▼▼▼

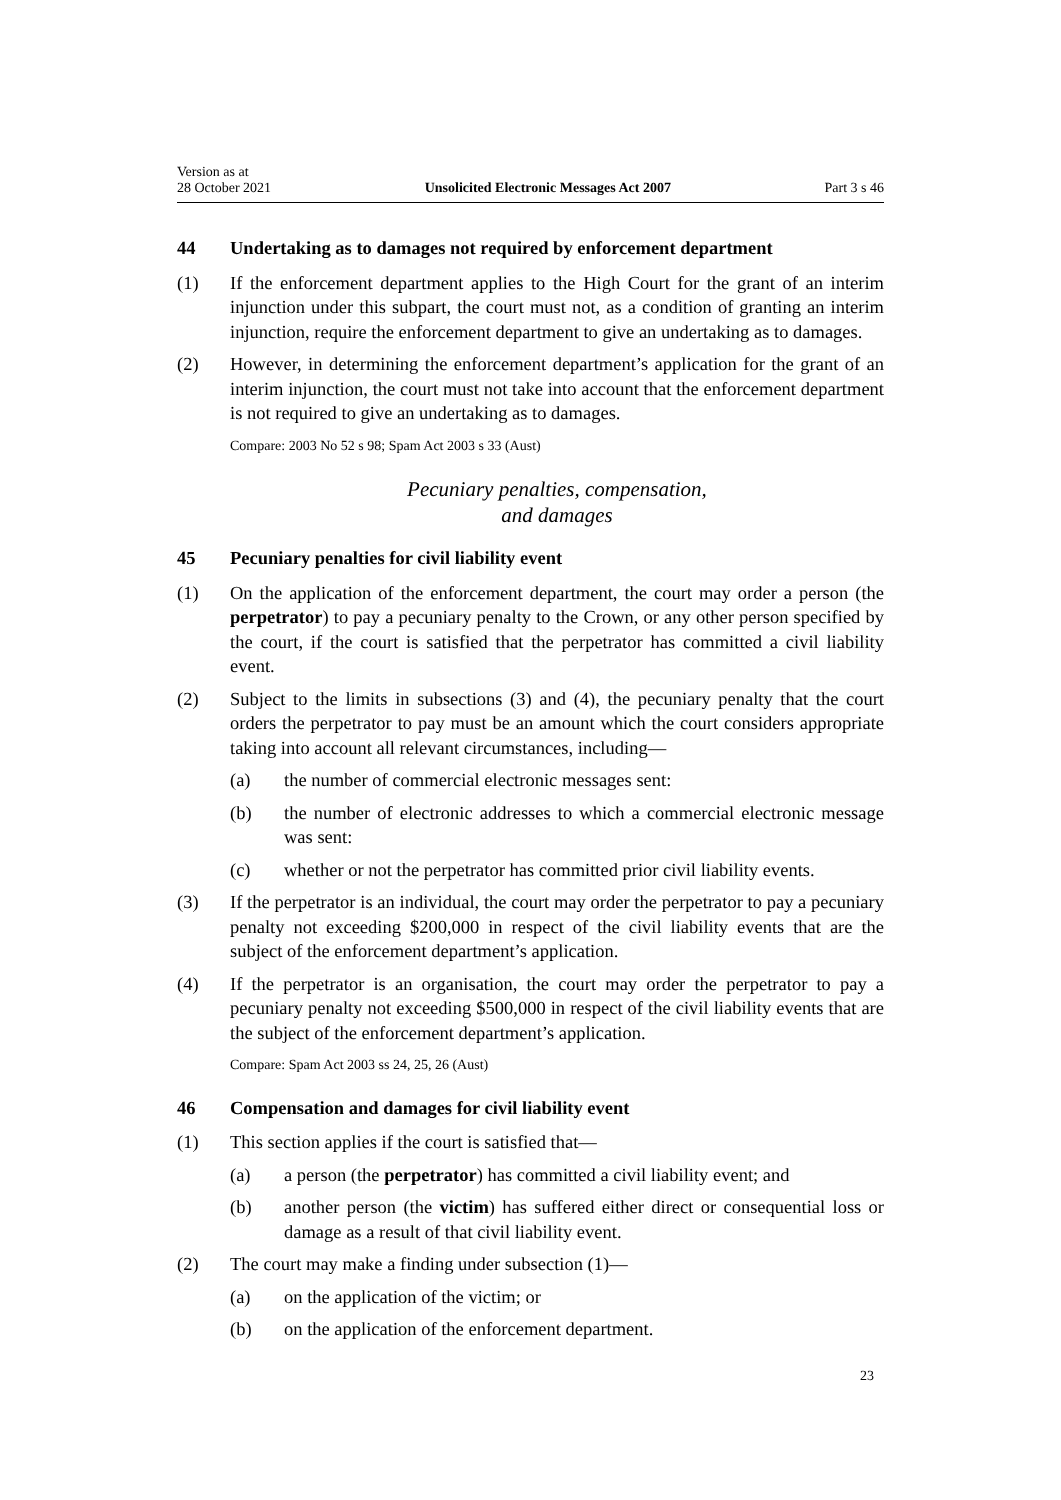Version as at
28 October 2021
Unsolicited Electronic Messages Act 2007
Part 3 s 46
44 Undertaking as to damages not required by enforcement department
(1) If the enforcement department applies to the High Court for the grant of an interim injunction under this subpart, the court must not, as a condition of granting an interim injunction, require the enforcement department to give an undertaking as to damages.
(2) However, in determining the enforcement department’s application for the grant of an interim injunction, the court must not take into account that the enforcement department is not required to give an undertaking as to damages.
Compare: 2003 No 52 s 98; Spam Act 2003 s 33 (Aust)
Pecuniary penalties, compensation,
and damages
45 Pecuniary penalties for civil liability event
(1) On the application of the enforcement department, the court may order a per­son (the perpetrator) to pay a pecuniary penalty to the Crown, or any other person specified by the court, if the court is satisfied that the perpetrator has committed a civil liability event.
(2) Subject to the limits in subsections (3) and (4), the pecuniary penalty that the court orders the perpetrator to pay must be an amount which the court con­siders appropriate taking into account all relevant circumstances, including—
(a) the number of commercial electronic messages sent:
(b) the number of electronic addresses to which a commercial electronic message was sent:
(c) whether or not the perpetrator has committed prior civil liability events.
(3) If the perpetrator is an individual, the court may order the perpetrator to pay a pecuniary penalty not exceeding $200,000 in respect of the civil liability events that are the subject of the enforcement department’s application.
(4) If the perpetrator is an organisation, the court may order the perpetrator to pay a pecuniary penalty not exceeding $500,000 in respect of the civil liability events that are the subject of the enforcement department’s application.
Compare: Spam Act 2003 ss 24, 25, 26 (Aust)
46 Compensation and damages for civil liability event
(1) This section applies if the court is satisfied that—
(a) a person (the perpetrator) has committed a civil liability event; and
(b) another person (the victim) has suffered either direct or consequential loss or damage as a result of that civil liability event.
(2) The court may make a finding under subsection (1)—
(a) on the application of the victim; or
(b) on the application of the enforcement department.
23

▲▲▲
▼▼▼

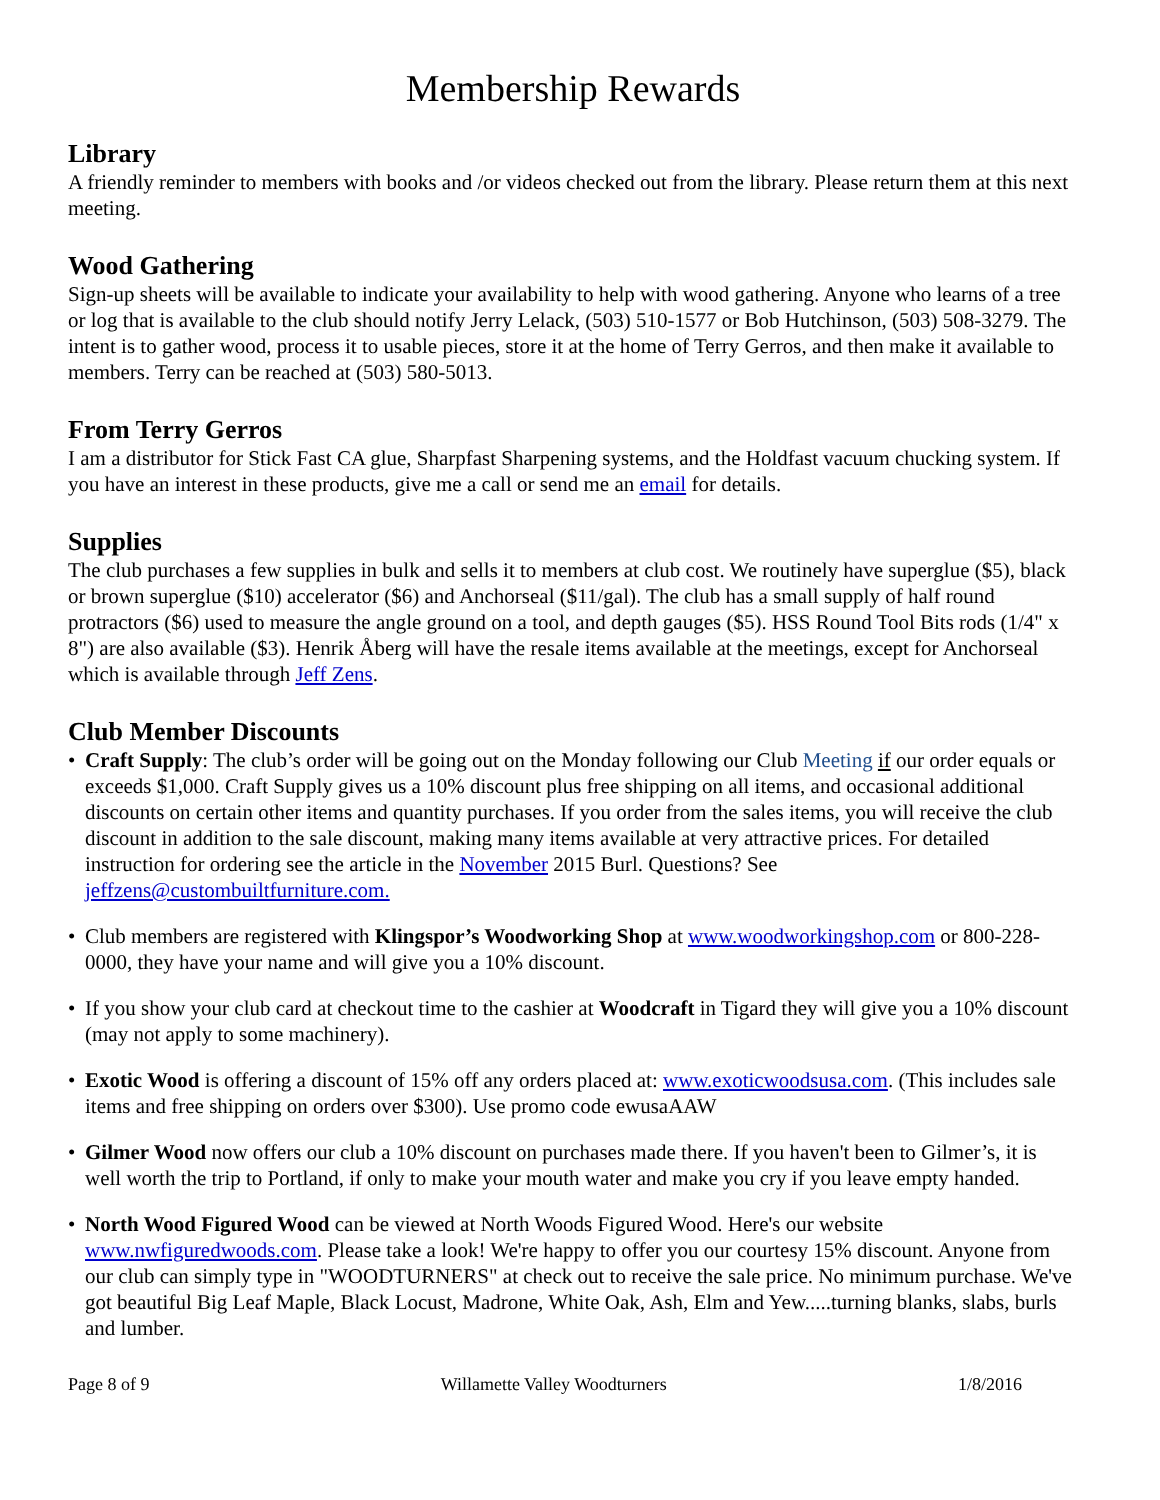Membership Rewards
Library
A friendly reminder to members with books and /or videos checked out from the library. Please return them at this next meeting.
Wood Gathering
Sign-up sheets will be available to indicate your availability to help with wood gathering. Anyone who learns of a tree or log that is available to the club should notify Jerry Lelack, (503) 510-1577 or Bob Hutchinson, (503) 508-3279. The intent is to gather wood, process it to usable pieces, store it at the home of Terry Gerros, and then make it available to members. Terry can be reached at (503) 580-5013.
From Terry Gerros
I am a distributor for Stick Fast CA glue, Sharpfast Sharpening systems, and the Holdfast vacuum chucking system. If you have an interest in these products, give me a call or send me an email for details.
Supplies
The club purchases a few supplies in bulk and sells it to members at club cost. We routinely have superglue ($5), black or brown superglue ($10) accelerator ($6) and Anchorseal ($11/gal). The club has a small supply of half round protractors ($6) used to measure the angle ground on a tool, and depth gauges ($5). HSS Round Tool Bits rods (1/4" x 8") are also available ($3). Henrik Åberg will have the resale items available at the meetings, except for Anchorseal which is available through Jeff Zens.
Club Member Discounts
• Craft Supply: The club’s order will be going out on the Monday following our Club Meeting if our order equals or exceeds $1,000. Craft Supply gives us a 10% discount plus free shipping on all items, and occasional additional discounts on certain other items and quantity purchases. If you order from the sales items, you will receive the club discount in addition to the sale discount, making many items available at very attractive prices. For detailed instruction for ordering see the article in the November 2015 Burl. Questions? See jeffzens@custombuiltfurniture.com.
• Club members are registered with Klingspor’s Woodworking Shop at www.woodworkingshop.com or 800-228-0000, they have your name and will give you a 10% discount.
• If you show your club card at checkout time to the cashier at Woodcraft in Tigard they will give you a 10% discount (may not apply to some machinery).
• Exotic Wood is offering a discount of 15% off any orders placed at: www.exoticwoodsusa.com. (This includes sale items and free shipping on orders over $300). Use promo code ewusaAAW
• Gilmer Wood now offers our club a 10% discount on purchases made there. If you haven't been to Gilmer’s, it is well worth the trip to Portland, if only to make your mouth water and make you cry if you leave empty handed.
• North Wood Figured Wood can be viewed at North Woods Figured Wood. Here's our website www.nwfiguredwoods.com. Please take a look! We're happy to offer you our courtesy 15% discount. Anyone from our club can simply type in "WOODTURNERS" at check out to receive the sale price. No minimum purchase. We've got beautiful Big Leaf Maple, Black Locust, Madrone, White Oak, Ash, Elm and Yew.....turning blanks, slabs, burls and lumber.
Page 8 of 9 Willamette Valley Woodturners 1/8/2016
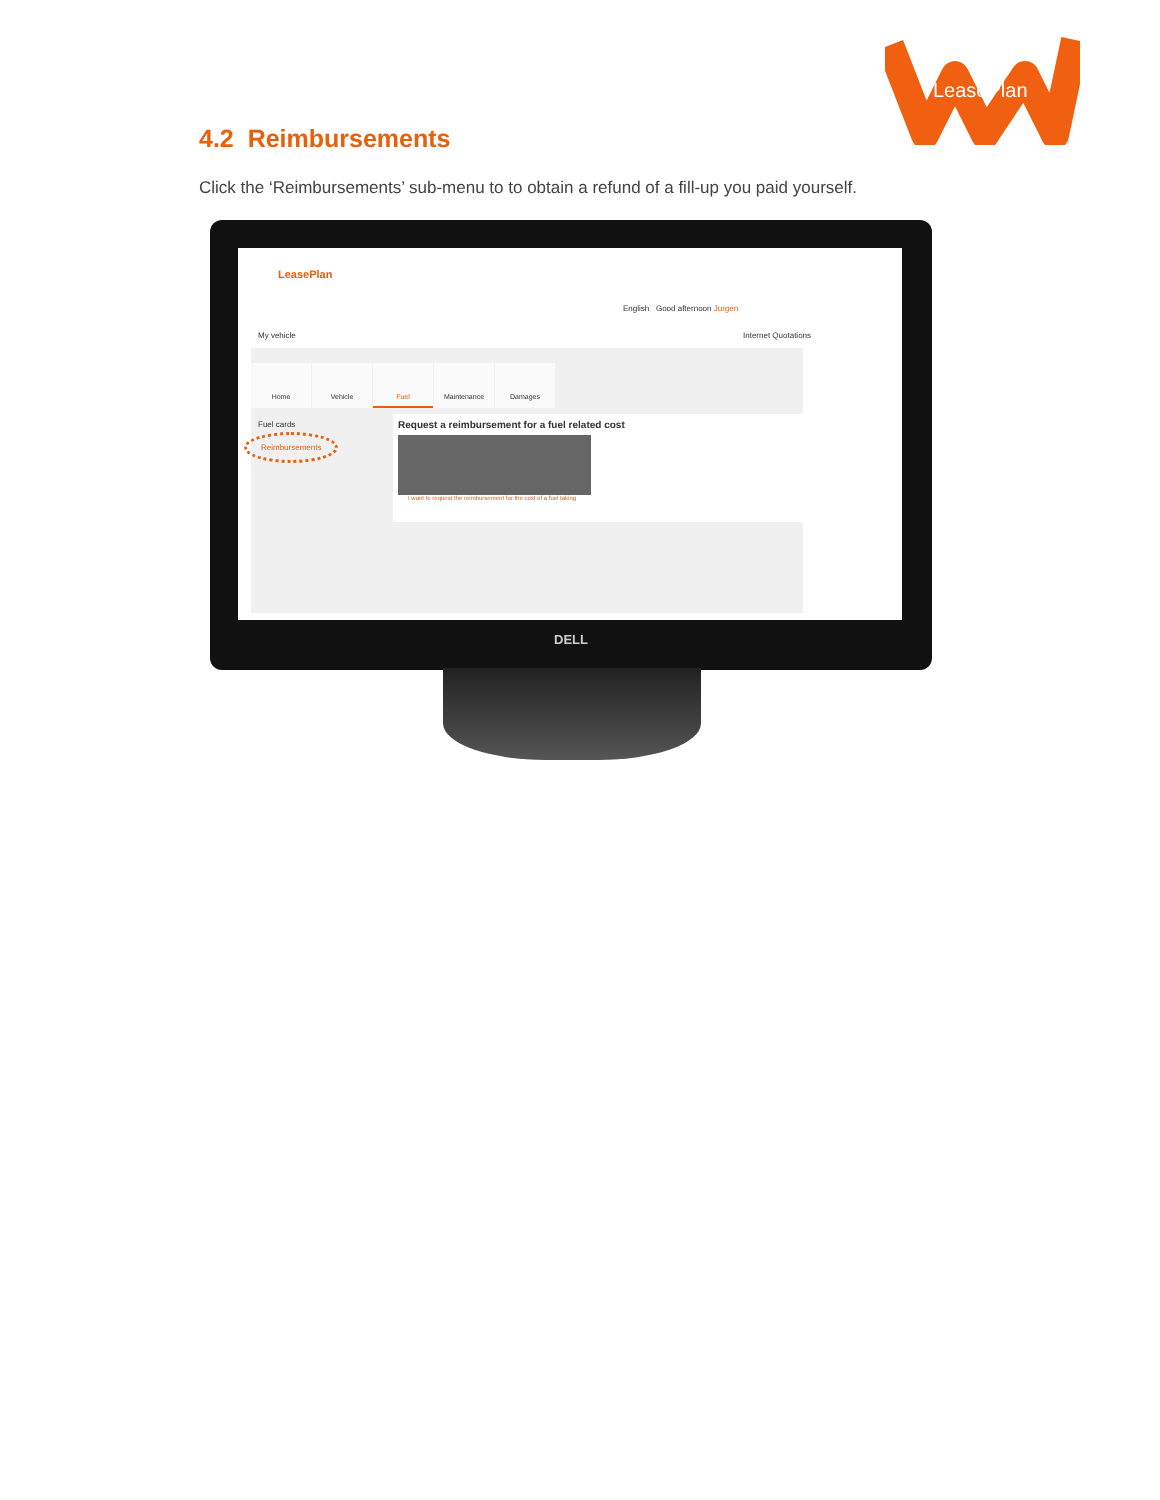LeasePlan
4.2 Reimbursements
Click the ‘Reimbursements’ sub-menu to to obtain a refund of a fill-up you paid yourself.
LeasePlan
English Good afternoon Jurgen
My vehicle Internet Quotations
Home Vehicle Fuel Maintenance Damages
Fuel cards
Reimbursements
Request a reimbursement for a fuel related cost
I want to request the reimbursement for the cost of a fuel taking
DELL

▲▲▲
▼▼▼

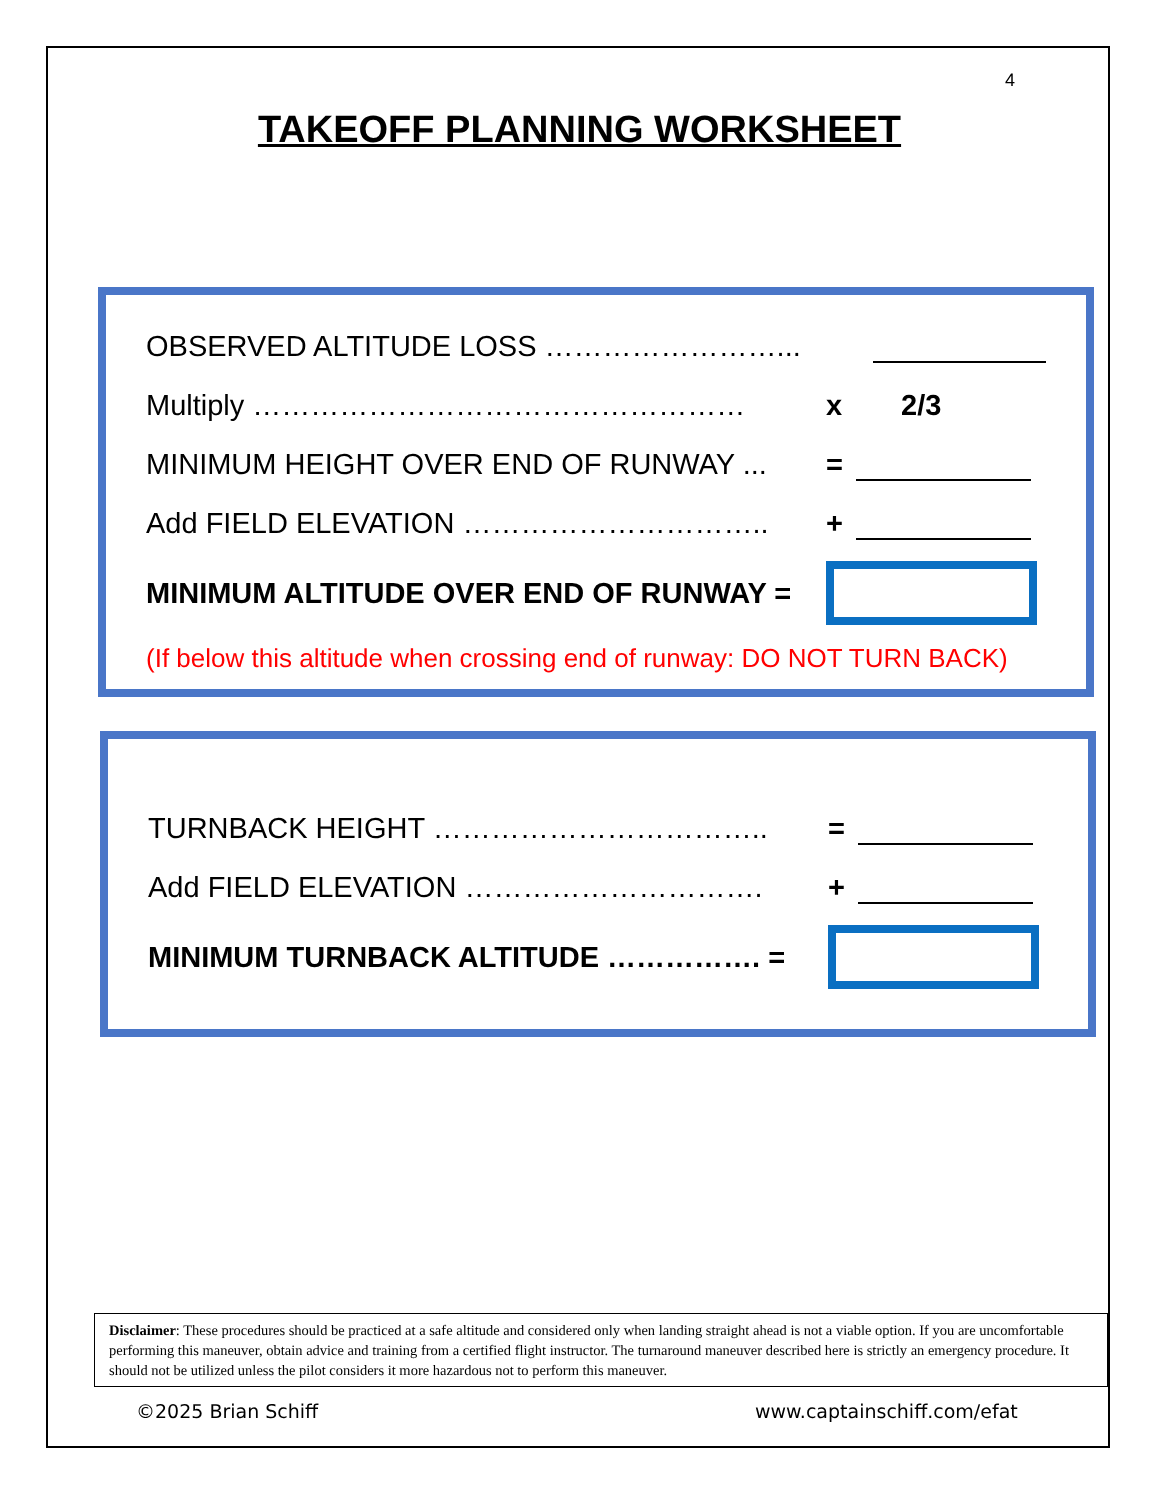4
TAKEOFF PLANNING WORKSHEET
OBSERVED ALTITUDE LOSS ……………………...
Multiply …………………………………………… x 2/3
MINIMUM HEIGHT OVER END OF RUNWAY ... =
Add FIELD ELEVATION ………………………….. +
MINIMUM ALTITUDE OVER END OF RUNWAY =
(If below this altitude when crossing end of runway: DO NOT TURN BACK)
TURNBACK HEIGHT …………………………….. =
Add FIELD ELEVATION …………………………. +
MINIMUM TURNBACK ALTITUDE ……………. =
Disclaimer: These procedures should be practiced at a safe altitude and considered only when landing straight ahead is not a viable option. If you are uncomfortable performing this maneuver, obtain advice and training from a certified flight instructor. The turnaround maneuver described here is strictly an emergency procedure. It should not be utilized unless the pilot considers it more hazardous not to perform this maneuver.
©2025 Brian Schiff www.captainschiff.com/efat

▲▲▲

● What is expected: Find the line with "Version as at" in the entries above. Set down exactly every line from it up to and including the line with "44 Undertaking as", images excluded.

● The answer:
Version as at
28 October 2021
Unsolicited Electronic Messages Act 2007
Part 3 s 46
44 Undertaking as to damages not required by enforcement department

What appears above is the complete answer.